> _Task_:
Word for word, reproduce every line of the data.

-------------------------

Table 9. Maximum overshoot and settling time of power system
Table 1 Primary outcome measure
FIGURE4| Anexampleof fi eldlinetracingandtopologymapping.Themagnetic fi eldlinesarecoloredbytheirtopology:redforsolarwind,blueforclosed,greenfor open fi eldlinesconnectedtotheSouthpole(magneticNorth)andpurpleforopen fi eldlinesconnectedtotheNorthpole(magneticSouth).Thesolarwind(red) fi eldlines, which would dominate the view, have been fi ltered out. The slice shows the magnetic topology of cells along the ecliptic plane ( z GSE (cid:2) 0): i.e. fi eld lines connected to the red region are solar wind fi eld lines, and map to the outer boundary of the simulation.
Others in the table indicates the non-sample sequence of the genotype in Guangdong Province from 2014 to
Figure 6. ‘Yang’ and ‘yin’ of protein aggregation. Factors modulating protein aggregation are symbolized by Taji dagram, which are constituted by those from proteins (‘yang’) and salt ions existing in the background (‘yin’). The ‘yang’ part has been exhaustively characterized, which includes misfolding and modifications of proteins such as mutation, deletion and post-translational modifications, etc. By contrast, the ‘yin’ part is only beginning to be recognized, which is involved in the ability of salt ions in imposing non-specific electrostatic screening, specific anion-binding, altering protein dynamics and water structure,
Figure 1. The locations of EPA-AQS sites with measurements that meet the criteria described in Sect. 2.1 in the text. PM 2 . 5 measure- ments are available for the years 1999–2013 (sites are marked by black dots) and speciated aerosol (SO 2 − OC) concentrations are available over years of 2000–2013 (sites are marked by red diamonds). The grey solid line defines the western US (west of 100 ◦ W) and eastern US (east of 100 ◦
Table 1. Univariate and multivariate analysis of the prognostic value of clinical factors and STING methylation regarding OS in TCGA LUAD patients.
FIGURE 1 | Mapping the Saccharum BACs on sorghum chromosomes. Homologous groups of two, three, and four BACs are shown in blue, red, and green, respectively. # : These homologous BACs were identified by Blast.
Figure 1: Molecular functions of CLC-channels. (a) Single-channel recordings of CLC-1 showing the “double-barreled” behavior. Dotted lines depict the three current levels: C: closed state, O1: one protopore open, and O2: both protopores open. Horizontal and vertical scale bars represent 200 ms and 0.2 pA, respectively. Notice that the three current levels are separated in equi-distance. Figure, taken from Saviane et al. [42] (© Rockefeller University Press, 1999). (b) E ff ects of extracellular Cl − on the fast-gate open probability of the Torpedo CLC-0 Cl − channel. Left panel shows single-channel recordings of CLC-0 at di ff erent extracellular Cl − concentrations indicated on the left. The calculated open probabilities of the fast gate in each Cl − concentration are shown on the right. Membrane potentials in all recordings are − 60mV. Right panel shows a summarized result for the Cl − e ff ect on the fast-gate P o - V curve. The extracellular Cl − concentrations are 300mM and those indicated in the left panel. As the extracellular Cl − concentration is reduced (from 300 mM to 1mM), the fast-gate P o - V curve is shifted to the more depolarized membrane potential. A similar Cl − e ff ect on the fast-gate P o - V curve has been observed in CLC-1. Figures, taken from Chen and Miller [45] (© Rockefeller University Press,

-------------------------

> _Written response_:
Table 9. Maximum overshoot and settling time of power system
Table 1 Primary outcome measure
FIGURE4| Anexampleof fi eldlinetracingandtopologymapping.Themagnetic fi eldlinesarecoloredbytheirtopology:redforsolarwind,blueforclosed,greenfor open fi eldlinesconnectedtotheSouthpole(magneticNorth)andpurpleforopen fi eldlinesconnectedtotheNorthpole(magneticSouth).Thesolarwind(red) fi eldlines, which would dominate the view, have been fi ltered out. The slice shows the magnetic topology of cells along the ecliptic plane ( z GSE (cid:2) 0): i.e. fi eld lines connected to the red region are solar wind fi eld lines, and map to the outer boundary of the simulation.
Others in the table indicates the non-sample sequence of the genotype in Guangdong Province from 2014 to
Figure 6. ‘Yang’ and ‘yin’ of protein aggregation. Factors modulating protein aggregation are symbolized by Taji dagram, which are constituted by those from proteins (‘yang’) and salt ions existing in the background (‘yin’). The ‘yang’ part has been exhaustively characterized, which includes misfolding and modifications of proteins such as mutation, deletion and post-translational modifications, etc. By contrast, the ‘yin’ part is only beginning to be recognized, which is involved in the ability of salt ions in imposing non-specific electrostatic screening, specific anion-binding, altering protein dynamics and water structure,
Figure 1. The locations of EPA-AQS sites with measurements that meet the criteria described in Sect. 2.1 in the text. PM 2 . 5 measure- ments are available for the years 1999–2013 (sites are marked by black dots) and speciated aerosol (SO 2 − OC) concentrations are available over years of 2000–2013 (sites are marked by red diamonds). The grey solid line defines the western US (west of 100 ◦ W) and eastern US (east of 100 ◦
Table 1. Univariate and multivariate analysis of the prognostic value of clinical factors and STING methylation regarding OS in TCGA LUAD patients.
FIGURE 1 | Mapping the Saccharum BACs on sorghum chromosomes. Homologous groups of two, three, and four BACs are shown in blue, red, and green, respectively. # : These homologous BACs were identified by Blast.
Figure 1: Molecular functions of CLC-channels. (a) Single-channel recordings of CLC-1 showing the “double-barreled” behavior. Dotted lines depict the three current levels: C: closed state, O1: one protopore open, and O2: both protopores open. Horizontal and vertical scale bars represent 200 ms and 0.2 pA, respectively. Notice that the three current levels are separated in equi-distance. Figure, taken from Saviane et al. [42] (© Rockefeller University Press, 1999). (b) E ff ects of extracellular Cl − on the fast-gate open probability of the Torpedo CLC-0 Cl − channel. Left panel shows single-channel recordings of CLC-0 at di ff erent extracellular Cl − concentrations indicated on the left. The calculated open probabilities of the fast gate in each Cl − concentration are shown on the right. Membrane potentials in all recordings are − 60mV. Right panel shows a summarized result for the Cl − e ff ect on the fast-gate P o - V curve. The extracellular Cl − concentrations are 300mM and those indicated in the left panel. As the extracellular Cl − concentration is reduced (from 300 mM to 1mM), the fast-gate P o - V curve is shifted to the more depolarized membrane potential. A similar Cl − e ff ect on the fast-gate P o - V curve has been observed in CLC-1. Figures, taken from Chen and Miller [45] (© Rockefeller University Press,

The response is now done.